● **WORK INSTRUCTION**:
Only lines holding the word "Left" are needed; copy each of them from the material.

GIVEN RECORDS: Begin

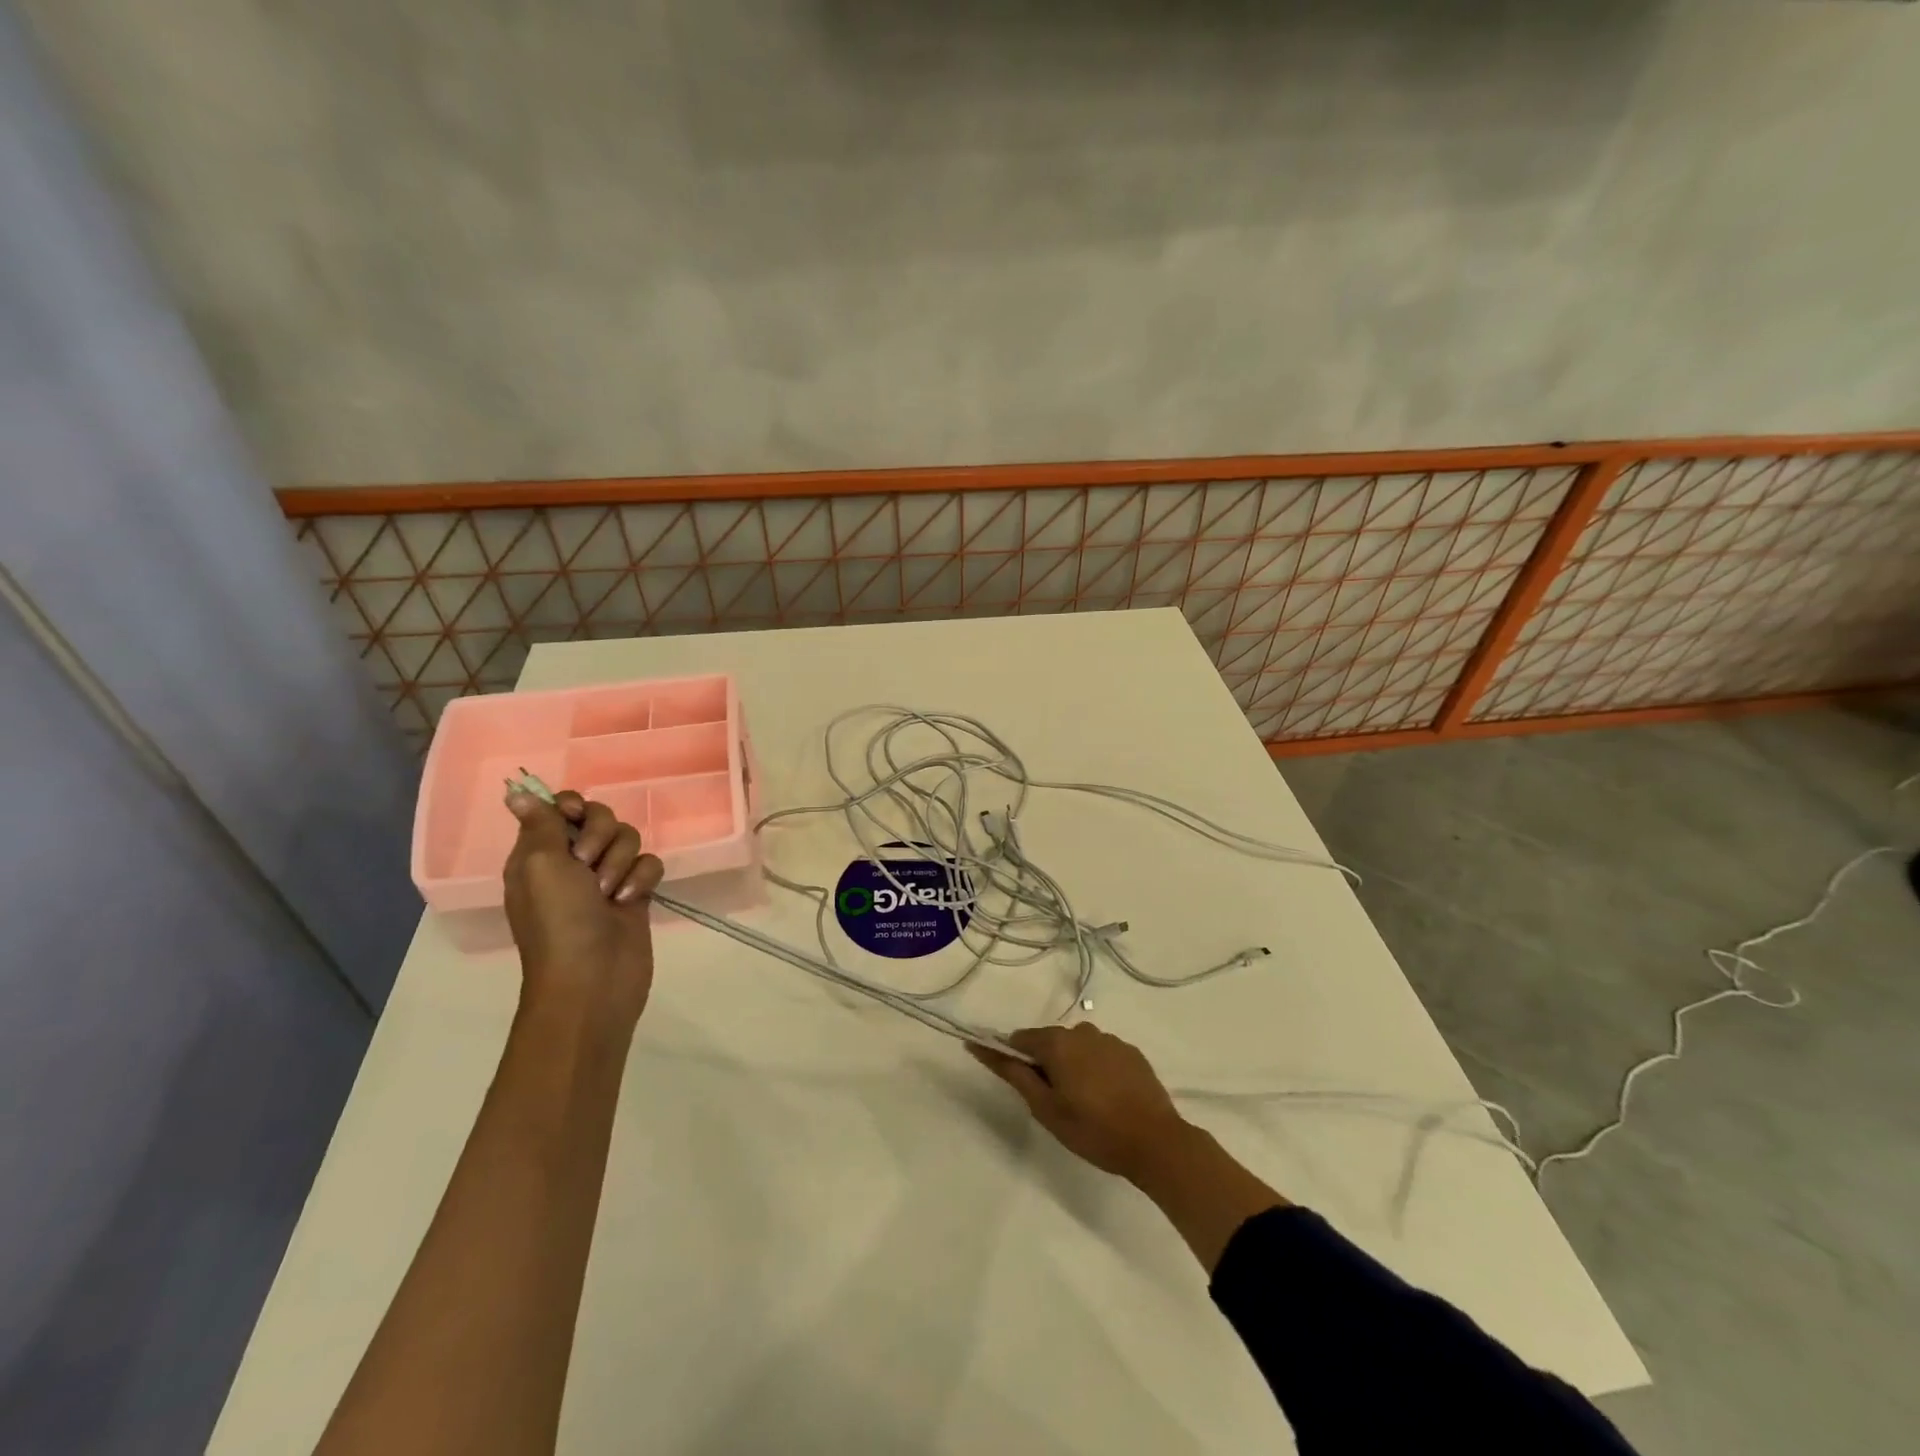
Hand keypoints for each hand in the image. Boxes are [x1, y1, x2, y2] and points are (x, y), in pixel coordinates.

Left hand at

GIVEN RECORDS: End
GIVEN RECORDS: Begin

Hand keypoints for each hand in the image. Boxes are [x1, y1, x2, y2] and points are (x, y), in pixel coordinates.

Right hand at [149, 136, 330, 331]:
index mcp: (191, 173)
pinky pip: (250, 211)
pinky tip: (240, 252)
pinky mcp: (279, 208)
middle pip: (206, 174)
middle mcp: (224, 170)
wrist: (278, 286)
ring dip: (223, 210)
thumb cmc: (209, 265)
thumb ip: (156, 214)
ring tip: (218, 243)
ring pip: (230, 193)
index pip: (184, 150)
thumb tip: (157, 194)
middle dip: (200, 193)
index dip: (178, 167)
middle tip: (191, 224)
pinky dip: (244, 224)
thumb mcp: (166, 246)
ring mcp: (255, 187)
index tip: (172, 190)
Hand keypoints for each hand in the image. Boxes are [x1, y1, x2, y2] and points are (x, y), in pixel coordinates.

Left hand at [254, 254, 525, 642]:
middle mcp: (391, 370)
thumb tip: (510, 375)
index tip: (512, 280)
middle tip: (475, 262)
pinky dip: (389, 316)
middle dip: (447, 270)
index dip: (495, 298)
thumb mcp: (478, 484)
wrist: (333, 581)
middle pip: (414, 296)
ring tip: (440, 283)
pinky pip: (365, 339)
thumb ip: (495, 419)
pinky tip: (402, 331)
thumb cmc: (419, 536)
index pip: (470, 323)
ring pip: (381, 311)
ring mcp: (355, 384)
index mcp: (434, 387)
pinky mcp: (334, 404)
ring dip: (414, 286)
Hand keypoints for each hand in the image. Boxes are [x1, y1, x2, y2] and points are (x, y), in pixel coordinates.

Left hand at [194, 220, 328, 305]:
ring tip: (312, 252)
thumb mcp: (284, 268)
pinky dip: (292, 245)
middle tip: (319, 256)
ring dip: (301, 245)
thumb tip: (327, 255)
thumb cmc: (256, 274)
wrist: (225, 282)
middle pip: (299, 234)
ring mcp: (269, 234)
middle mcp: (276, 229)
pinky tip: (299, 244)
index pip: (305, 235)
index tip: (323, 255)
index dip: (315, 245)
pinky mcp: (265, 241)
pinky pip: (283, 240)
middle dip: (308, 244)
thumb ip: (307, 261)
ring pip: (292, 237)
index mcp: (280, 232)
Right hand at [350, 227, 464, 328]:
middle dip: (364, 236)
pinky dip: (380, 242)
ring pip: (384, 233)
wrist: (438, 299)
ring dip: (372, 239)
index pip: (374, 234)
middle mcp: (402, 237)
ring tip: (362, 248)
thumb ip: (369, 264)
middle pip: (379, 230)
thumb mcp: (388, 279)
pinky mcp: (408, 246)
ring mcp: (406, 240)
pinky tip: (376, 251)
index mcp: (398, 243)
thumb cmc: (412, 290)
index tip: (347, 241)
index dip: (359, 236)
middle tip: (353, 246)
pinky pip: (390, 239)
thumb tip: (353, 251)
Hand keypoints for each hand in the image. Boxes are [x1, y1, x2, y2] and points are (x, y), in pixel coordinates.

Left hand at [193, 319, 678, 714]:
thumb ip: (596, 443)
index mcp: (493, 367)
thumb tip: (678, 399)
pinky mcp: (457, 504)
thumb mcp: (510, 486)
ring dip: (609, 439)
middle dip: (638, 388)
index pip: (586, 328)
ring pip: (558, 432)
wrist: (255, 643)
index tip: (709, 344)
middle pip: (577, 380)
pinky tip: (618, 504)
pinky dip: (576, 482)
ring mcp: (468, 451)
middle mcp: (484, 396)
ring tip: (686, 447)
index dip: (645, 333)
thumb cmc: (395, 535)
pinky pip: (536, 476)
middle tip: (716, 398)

GIVEN RECORDS: End
GIVEN RECORDS: Begin

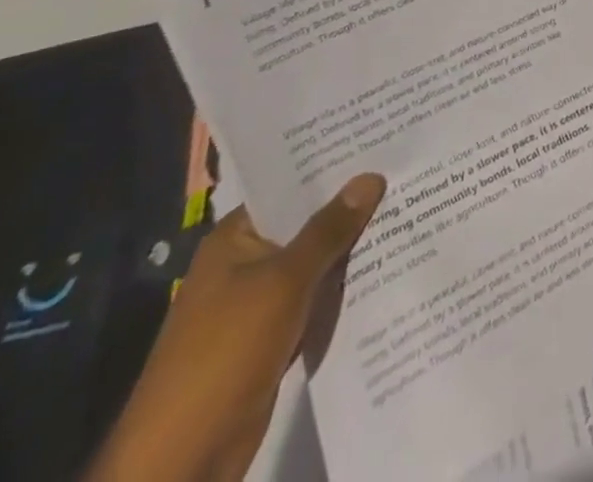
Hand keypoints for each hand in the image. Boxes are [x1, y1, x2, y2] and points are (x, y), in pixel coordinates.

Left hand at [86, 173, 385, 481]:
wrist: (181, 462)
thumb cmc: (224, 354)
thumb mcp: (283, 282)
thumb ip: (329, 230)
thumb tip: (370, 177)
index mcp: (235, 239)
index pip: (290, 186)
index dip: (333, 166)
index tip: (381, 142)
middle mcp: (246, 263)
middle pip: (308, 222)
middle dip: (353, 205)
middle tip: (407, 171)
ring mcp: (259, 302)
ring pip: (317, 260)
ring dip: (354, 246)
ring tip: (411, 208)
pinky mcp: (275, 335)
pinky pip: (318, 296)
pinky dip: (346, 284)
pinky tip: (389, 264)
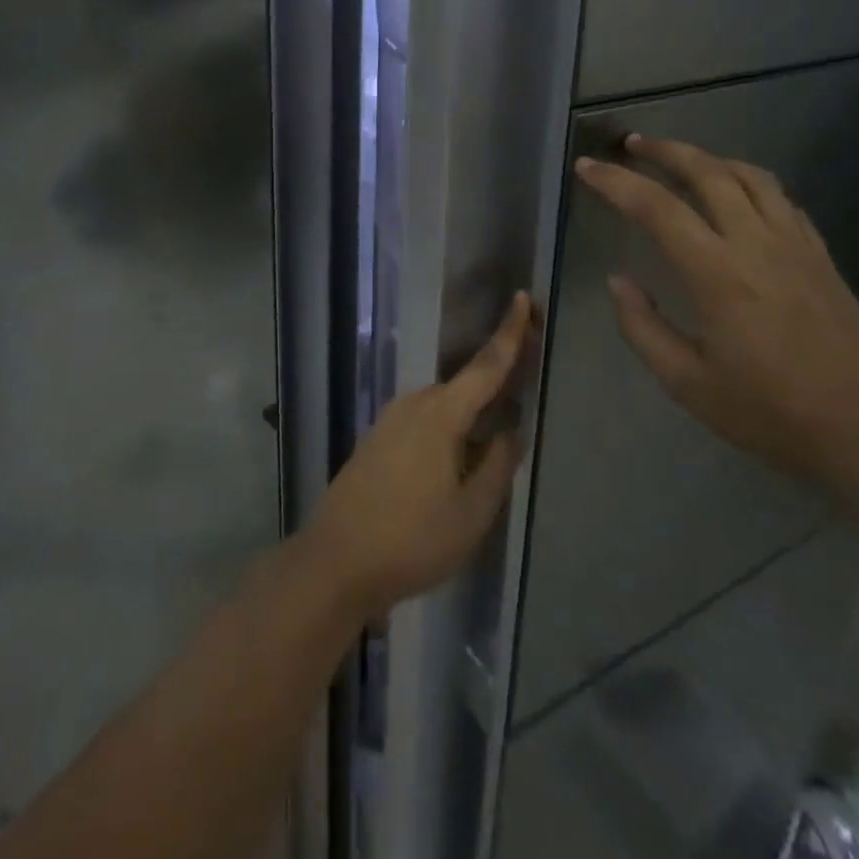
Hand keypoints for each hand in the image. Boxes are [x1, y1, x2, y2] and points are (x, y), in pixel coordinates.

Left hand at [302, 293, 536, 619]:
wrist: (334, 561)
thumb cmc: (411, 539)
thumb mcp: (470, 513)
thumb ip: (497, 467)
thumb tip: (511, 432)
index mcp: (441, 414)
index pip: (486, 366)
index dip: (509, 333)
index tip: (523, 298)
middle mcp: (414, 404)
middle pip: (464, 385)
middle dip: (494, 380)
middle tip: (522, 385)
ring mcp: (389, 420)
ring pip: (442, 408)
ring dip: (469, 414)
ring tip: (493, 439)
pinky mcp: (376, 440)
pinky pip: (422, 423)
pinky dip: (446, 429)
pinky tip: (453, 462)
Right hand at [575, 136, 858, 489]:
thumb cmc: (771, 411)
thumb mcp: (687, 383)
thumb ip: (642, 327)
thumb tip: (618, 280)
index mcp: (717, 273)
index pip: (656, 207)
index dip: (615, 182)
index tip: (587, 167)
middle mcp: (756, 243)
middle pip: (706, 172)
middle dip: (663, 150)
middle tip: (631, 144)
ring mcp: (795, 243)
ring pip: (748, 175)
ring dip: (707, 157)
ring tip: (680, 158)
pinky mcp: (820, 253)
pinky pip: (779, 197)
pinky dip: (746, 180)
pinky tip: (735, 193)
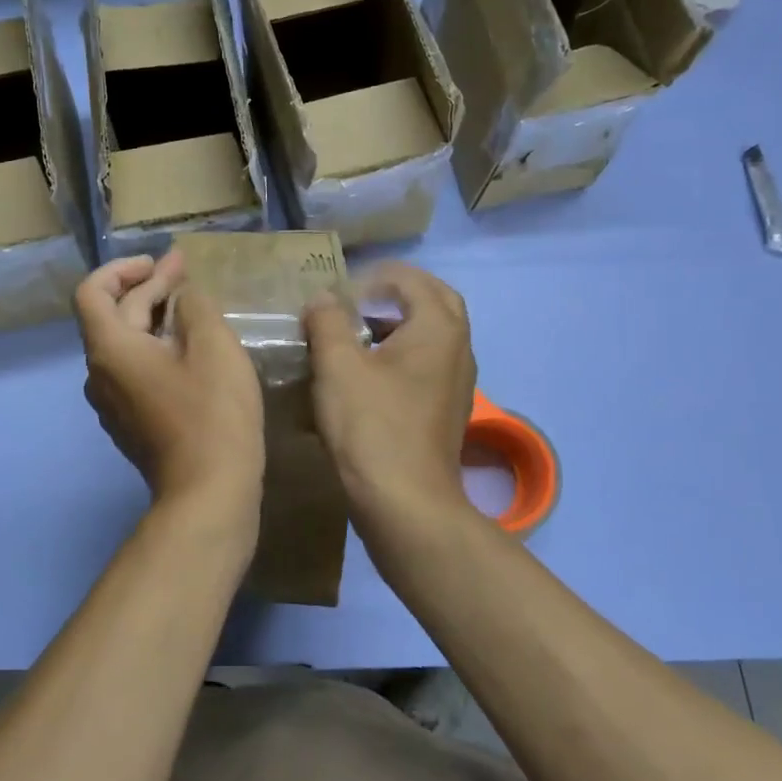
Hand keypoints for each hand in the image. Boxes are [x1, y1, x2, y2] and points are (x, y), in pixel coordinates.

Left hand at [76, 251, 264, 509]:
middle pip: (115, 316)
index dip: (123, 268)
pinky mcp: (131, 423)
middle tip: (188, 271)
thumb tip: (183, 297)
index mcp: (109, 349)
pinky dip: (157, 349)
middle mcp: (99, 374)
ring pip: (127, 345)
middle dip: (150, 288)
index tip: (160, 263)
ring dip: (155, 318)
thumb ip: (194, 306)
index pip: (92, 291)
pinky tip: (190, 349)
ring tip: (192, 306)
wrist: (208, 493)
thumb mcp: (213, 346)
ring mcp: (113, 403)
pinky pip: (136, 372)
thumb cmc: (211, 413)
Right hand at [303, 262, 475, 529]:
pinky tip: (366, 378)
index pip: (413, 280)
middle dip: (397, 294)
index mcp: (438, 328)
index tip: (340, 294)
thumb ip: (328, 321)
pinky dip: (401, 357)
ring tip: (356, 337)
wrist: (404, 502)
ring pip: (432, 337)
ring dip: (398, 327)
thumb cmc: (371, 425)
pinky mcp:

GIVEN RECORDS: End

● **PROBLEM SOLUTION**:
Left hand at
Left hand at [254, 254, 525, 642]:
Left hand at [194, 220, 328, 305]:
Left hand at [193, 319, 678, 714]:
Left hand at [86, 173, 385, 481]:
Left hand at [302, 293, 536, 619]:
Left hand at [76, 251, 264, 509]:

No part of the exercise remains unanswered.